I didn't have snow on the roof either, this not being the season for snow and the temperature that morning was around 60 degrees. I don't know what the white stuff is in my photo, but it isn't snow.

The old photo of the Fruit cellar was taken about 1920.





There is a sign showing three kind of random scenes about the landscape. One is a man using two horses to mow what they refer to as the North Lawn. This is a large patch of ground to the front of the mansion. The photo is from about 1895 and the man is unidentified. I would imagine he was a workman for the Bringhurst Family.







I tried to take this shot from approximately where the man was mowing. There are more trees and bushes now. It is on this lawn that the Holiday Open House festivities official open during the first weekend of December. Choir stand here to sing Christmas songs and the County Executive reads the "Night Before Christmas" beneath that tall evergreen.

They light the giant Christmas Tree on Friday evening and this is the tree that's used. The strings of lights are still hanging down it. The use to light another tree next to this one, but during one of our summer storms about two years ago it fell over.



There is also a random picture of Anna Webb Bringhurst standing between a rock formation on the
North Lawn. This was taken about 1884. At this point Joseph was dead and the property was owned by his sisters, Sarah and Hannah. In 1891 they put it up to auction and Joseph's niece, Sarah Shipley Bringhurst purchased it. She had been the one urging him to buy the place way back in 1851. She turned the property over to her son, Edward Bringhurst, Jr., somewhere at this time.

It is interesting because Joseph Shipley and Sarah Bringhurst would argue about the many rocks on the property. She felt they should be gotten rid of, but he loved their look and insisted they remain.

It took me a bit of searching, but I did finally find the rocks that Anna Webb Bringhurst posed between. There is a small garden to their front and some different bushes and trees backing up the scene, but I'm certain I was posing where she had stood 122 years earlier. I did not have a parasol to twirl; however.

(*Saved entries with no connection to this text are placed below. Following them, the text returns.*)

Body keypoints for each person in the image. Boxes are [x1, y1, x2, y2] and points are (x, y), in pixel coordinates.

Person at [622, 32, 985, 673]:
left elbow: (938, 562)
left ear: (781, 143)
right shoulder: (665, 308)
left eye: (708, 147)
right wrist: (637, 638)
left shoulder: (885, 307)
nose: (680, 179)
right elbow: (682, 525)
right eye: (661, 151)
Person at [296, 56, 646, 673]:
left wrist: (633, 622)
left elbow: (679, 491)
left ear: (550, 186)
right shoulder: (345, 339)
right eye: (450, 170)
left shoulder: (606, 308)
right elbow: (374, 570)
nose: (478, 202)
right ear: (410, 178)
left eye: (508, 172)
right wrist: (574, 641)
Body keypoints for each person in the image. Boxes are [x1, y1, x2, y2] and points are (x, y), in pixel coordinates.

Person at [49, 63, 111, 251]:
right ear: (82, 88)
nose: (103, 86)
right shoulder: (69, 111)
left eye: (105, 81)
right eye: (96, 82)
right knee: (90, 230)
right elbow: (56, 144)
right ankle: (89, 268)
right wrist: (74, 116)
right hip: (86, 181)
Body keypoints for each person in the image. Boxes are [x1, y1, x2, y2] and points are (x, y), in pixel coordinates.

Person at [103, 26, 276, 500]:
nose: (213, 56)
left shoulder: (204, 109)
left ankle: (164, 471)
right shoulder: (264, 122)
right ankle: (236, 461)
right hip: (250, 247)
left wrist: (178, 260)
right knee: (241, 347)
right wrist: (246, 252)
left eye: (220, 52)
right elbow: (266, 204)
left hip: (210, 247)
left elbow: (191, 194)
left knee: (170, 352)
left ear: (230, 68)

I did have my walking stick.

My legs weren't covered by a long gown, either.




This brings us to the cliffs and the conclusion of this journey to the past. The cliffs are to the right as you drive or walk up the driveway from the park entrances up the hill toward the mansion.

This photo is of Mary Bringhurst standing at the top of these cliffs in 1900.

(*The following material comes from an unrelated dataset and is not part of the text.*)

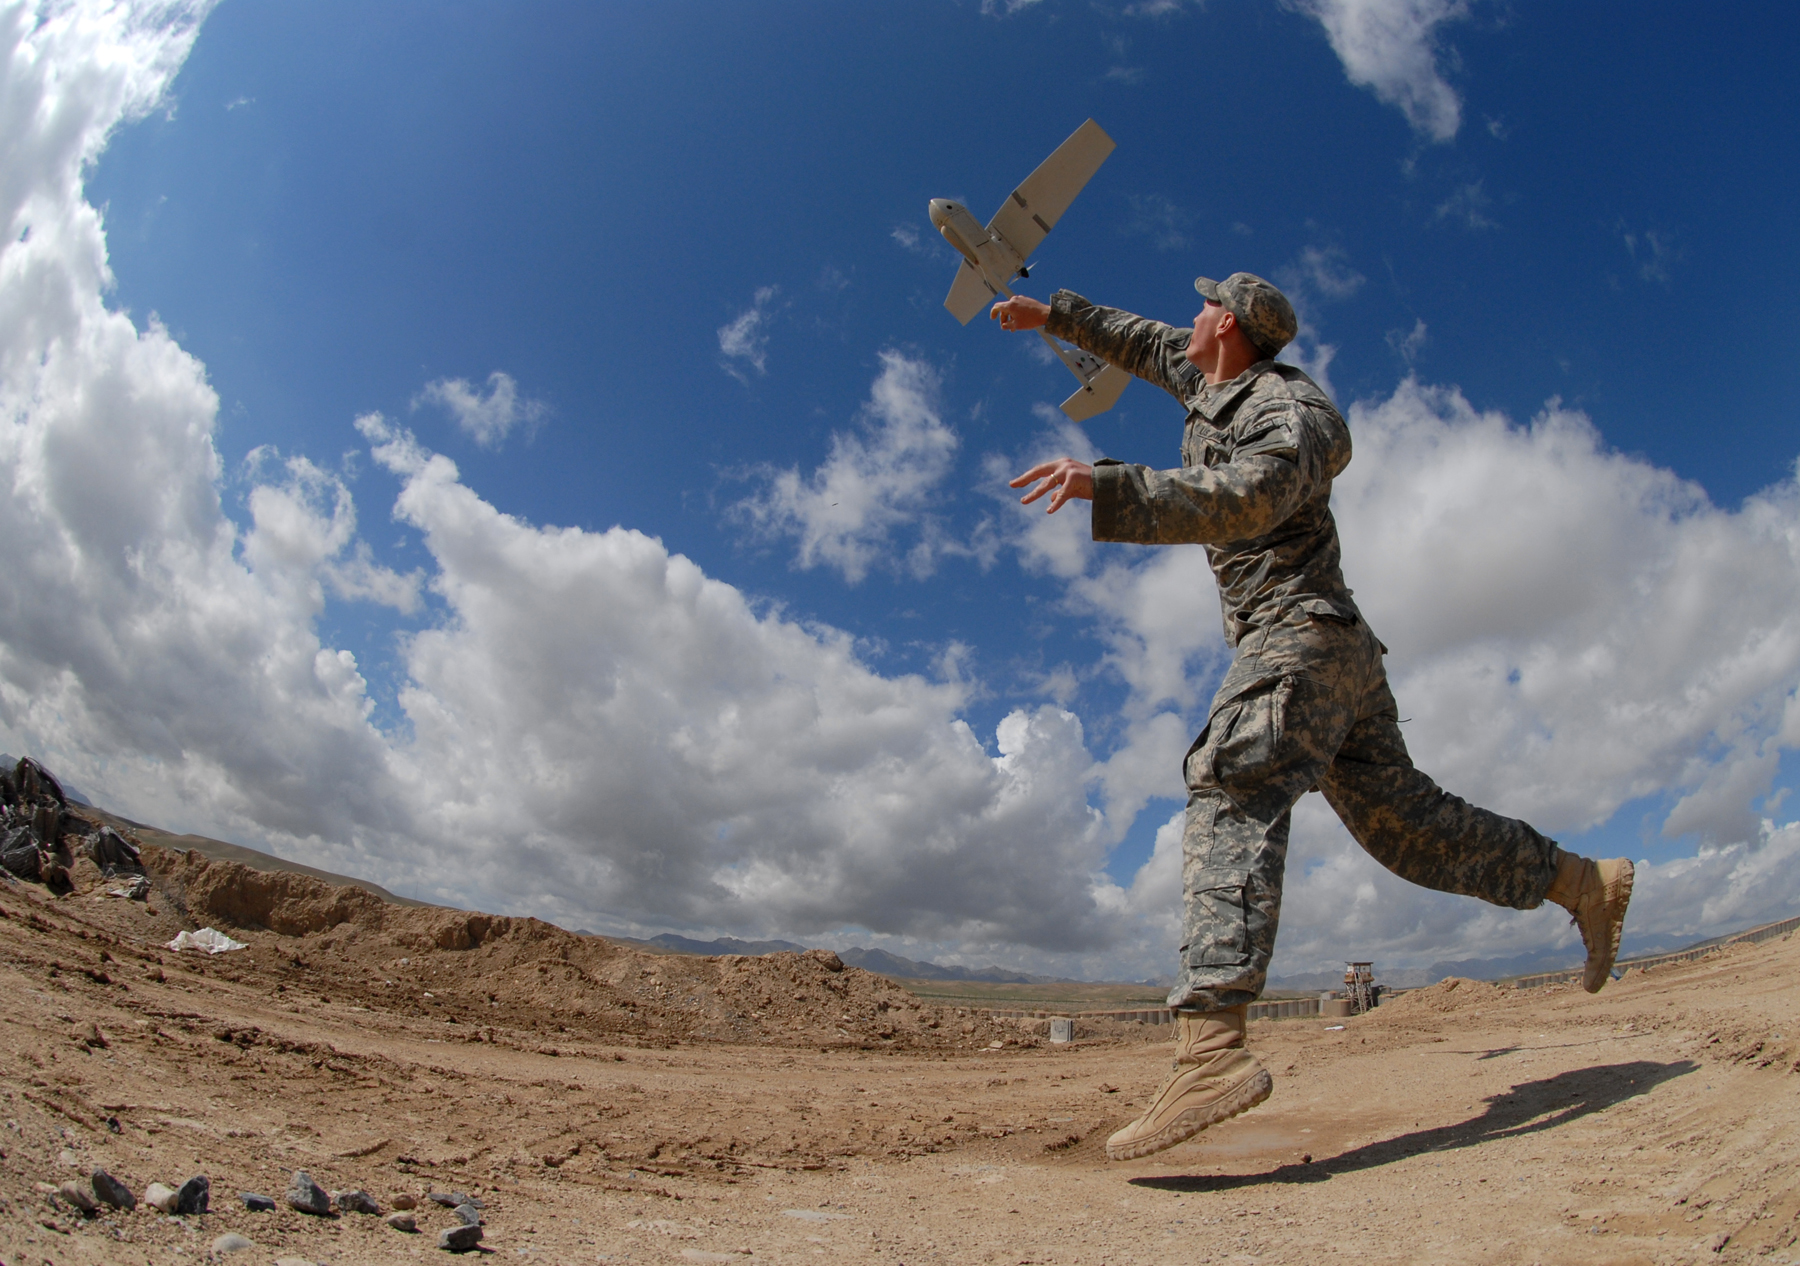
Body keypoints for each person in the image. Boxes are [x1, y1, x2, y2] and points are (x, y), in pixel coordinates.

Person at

She must have come up a path behind the rocks on which she poses because I doubt she scaled the cliffs in that outfit for this purpose. Now I realize she was a healthy and hardy person, who loved to be 100, but I wouldn't have attempted the climb when I was younger without ALS.

There is a windy trail up behind those cliffs. Today it is paved over, but my guess is it follows some trail that existed back in the estates history so the owners could go to the highest point and look at the view. The cliff is steeper than the picture would indicate. Today there is a gazebo at the highest point where one can sit and look out over the grounds.

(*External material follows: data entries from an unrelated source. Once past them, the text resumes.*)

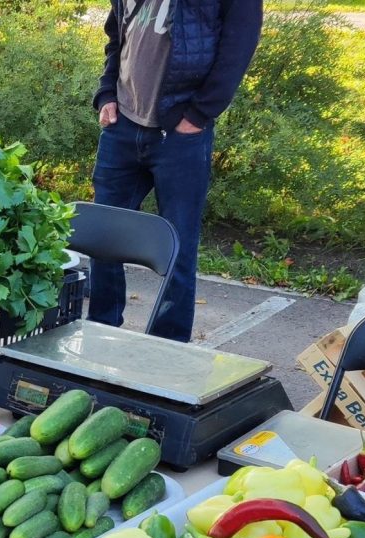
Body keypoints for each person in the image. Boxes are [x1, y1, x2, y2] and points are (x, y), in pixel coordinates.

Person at [89, 0, 262, 342]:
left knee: (178, 247)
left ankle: (168, 347)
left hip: (180, 134)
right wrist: (107, 93)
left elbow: (238, 47)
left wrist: (198, 115)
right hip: (123, 125)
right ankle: (100, 332)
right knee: (103, 236)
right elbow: (117, 34)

But with all the underbrush it is difficult to look at the 1900 photo and determine the exact location.



I went up the trail, then off on a dirt path that runs directly behind the cliffs, which may be the remainsof the original means of going up there. My guess is these may be the rock outcropping where Mary stood so long ago.

These rocks are relatively flat. Even I managed to walk onto them despite my imperfect balance and unsteady gait these days.


I bet Miss Bringhurst was not one bit hesitant to such rock standing.












A couple notes on the last post:

I did not get a photo outside the original entrance to the estate last week, but I did yesterday. This site hasn't changed greatly, except I think it had tall, wooden gates then. All Joseph Shipley's visitors would have come in here and checked in at the Lodge with the Gatekeeper. Pulling past this checkpoint they would see the mansion sitting up upon the hill.






The information sign here called this little building, "The Lodge", but I noticed this morning that the identifying marker to the front of its door calls it "The Porter's Lodge".

This is certainly more correct. Calling it The Lodge sounds like guest may have stayed there, but it was really the home of Shipley's Gatekeeper or Porter.